After Nonong’s death, Ibu Ketut said she was too scared to have another dog. What if they kept poisoning them? she asked us. You think Ibu Ketut doesn’t “care”? The dogs on the little farming plot don’t sleep inside but they are Ibu Ketut and Pak Nyoman’s companion animals and they keep Made, their intellectually handicapped son, safe when they have to leave him alone to go to the market or, like last Thursday, to vote. Well, that was what we thought. Now there is one dog left. Is this the work of sane people?

Fear and apathy will allow these people – I can’t believe we call them people – to get away with these appalling crimes. They are cowards who should be brought to justice or made to swallow the same poison they throw to the dogs of these Balinese.

BAWA have advised they are mounting a campaign to catch those who throw poison without restraint or fear of punishment anywhere they please. BAWA needs every single person who has ever owned and loved a companion animal to stand up and be heard. Please help BAWA in this campaign to stop the slaughter of innocent, loved animals. Be very aware that the dog you think is not owned quite often is – and loved.

The very clever way that Clint Eastwood caught the bullies in Gran Torino was mind-blowing. My fear, and that voiced by my friends, Maree and Brett, here on holidays with their three beautiful little girls, is that a child could easily pick up the poison, too. Is this what is needed before people realize that this is NOT acceptable behavior and that the perpetrators of these crimes, the criminals, belong in jail?

God help me if I ever become so desensitized by it all that I too accept this disgusting killing of innocent dogs or turn the other way in order that my day is not disturbed.

Please call the police or BAWA at 0361 977 217 or 0361 981490 if you have any information that can lead to these people being caught.

Footnote: Gori returned home visibly shaken 24 hours later. Evo and his family are overjoyed but now have her chained up for fear of another poisoning attempt. Why should these good people live with this fear?

Filed under: Instinct

One Response to “Now It’s Personal”

  1. John Daniel Says:

    Dear Sir,

    Elizabeth Henzell has written another ‘Instinct’ column about rabies in Bali(April 17) that is offensive, irrational and dangerous: Offensive because of how she defines ex-pats caring for their pets as having ‘precious Penelope poodle sitting on a silk cushion.’ If there is a difference in the way ex-pats and Balinese care for their dogs it might be that ex-pats keep their pets confined and under control. Ms Henzell seems to love Balinese dogs and their owners, and no doubt she does great community work helping to care for lost dogs, but this does not give her the right to ridicule other dogs and their owners.

    Her column is irrational because in arguing against bait poisoning, she gives us an account of Balinese families losing their dogs that in itself provides the solution. Apparently Ibu Ketut’s dogs don’t sleep inside. Why not? Evo and his family now have their dog ‘chained up’ to protect it. Why not before?

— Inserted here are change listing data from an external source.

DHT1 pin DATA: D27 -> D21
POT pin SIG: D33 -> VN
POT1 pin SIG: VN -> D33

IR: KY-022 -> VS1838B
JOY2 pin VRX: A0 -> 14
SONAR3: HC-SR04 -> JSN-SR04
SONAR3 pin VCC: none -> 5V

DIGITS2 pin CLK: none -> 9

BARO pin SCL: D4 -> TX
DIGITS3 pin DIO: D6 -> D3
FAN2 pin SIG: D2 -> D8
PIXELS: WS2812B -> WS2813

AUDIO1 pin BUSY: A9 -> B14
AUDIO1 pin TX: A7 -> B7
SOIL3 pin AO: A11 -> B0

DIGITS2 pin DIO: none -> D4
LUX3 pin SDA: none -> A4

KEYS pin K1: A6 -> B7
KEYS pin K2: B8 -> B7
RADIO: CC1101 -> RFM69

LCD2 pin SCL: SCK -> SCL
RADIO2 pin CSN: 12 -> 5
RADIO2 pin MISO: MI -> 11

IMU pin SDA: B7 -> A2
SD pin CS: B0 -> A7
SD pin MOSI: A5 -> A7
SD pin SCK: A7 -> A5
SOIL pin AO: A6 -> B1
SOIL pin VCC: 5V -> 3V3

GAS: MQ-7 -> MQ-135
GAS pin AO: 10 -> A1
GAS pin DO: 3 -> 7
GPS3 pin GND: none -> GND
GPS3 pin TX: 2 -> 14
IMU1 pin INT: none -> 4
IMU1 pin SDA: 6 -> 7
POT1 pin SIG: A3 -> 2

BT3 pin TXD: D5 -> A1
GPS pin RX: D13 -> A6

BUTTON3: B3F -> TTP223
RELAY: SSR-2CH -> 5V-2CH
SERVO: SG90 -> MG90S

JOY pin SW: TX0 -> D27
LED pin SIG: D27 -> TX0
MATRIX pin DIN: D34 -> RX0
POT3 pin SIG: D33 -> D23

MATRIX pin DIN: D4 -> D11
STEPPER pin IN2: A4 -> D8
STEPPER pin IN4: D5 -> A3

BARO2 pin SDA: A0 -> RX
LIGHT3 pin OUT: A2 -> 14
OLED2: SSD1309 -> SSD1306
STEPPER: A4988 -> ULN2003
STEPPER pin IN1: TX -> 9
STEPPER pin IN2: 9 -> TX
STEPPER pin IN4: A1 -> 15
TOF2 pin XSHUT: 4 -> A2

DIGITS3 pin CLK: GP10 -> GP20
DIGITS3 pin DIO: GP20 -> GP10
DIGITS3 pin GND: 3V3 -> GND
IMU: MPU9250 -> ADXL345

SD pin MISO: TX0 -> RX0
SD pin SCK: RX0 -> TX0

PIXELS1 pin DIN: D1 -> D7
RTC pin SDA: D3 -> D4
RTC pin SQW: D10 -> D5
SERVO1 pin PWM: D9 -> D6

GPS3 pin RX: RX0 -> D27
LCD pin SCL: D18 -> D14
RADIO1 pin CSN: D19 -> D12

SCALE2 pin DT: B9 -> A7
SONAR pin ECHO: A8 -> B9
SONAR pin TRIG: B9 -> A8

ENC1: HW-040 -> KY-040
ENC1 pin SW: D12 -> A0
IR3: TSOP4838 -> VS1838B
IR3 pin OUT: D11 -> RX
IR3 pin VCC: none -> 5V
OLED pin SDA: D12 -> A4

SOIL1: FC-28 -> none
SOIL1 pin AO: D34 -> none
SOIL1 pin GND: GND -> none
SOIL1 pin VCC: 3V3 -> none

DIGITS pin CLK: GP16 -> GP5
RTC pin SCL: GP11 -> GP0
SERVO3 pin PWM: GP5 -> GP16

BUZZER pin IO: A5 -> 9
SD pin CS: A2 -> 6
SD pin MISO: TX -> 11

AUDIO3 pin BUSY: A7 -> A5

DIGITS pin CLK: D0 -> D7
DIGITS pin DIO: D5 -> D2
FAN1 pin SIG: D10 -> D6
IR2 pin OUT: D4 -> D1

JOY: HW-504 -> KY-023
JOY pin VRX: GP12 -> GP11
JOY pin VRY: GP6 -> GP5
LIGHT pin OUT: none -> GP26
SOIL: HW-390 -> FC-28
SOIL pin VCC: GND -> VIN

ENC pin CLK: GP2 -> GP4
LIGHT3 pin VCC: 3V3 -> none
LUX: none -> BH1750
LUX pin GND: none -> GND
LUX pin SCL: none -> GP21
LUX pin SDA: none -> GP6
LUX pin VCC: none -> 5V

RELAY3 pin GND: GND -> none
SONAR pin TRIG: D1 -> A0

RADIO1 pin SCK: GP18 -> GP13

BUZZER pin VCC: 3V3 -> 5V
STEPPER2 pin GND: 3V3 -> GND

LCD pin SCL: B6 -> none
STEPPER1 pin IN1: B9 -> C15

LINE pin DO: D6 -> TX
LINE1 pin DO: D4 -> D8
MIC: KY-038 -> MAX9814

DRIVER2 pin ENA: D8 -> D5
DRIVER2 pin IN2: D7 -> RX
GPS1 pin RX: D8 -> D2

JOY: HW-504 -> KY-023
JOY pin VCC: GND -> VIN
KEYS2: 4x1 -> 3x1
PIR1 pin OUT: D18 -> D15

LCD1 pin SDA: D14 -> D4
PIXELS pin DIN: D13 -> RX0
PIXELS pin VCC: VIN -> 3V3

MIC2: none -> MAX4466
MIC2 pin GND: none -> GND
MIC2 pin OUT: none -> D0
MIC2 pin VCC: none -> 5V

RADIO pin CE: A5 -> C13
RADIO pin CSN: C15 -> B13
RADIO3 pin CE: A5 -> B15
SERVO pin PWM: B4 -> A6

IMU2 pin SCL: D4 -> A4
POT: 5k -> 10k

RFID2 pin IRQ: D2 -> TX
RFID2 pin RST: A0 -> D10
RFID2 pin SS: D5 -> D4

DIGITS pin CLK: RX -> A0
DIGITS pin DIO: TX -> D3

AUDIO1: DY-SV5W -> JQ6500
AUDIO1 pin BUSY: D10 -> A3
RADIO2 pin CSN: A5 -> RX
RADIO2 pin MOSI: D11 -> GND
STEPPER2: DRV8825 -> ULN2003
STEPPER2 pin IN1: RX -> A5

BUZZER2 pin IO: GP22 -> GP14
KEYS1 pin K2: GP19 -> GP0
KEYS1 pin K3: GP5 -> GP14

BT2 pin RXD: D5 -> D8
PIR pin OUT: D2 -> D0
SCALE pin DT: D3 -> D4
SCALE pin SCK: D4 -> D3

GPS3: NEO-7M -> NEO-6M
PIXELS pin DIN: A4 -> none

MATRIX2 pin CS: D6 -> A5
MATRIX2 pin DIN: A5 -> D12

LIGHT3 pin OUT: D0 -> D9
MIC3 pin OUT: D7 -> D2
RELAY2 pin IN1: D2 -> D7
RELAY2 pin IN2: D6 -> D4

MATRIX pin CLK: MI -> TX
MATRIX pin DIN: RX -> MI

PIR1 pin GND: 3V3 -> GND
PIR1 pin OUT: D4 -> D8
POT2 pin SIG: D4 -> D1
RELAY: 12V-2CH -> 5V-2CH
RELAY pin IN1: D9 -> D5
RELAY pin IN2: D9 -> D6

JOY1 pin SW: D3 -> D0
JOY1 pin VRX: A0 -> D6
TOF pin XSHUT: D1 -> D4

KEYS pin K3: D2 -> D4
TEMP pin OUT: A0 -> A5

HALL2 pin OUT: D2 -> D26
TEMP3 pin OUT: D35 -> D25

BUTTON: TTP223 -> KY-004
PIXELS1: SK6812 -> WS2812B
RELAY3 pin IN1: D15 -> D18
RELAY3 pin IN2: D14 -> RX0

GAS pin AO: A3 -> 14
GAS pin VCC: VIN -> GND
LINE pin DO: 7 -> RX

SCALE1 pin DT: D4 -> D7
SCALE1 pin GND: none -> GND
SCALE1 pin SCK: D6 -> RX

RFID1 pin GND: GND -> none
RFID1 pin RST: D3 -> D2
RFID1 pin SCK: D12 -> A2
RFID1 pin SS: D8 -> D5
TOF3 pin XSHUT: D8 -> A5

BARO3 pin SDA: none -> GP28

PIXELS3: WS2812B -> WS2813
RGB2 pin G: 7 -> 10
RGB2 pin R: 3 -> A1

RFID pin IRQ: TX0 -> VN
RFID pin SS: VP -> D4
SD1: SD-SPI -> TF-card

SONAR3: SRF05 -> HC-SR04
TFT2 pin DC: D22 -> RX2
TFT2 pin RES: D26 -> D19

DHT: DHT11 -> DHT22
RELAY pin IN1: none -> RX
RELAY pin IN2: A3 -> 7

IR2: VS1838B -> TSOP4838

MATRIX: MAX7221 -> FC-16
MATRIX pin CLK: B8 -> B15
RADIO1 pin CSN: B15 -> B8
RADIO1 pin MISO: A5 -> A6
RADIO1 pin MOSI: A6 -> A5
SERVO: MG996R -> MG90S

    Her column is dangerous because the important point about a rabies’ declared area is that dogs cannot be allowed to run free and strays must be impounded. This is going to mean a sea change in the way Balinese treat their dogs. I agree that using baits is a cruel and risky method of putting dogs down, but perhaps the situation is so out of control and resources so limited that other methods are impractical. The huge dog population in Bali and the traditional attitudes that allow them to run free mean that the rabies’ situation is in danger of exploding in a way that will seriously harm tourism. If my children were still young I would not let them play on Bali’s beaches amongst the still large numbers of stray and loose dogs. One scratch or small bite would mean a lengthy standard regime of 5 vaccinations or the risk of an unimaginably horrible death.

    Offensive and irrational opinions like Henzell’s are extremely dangerous.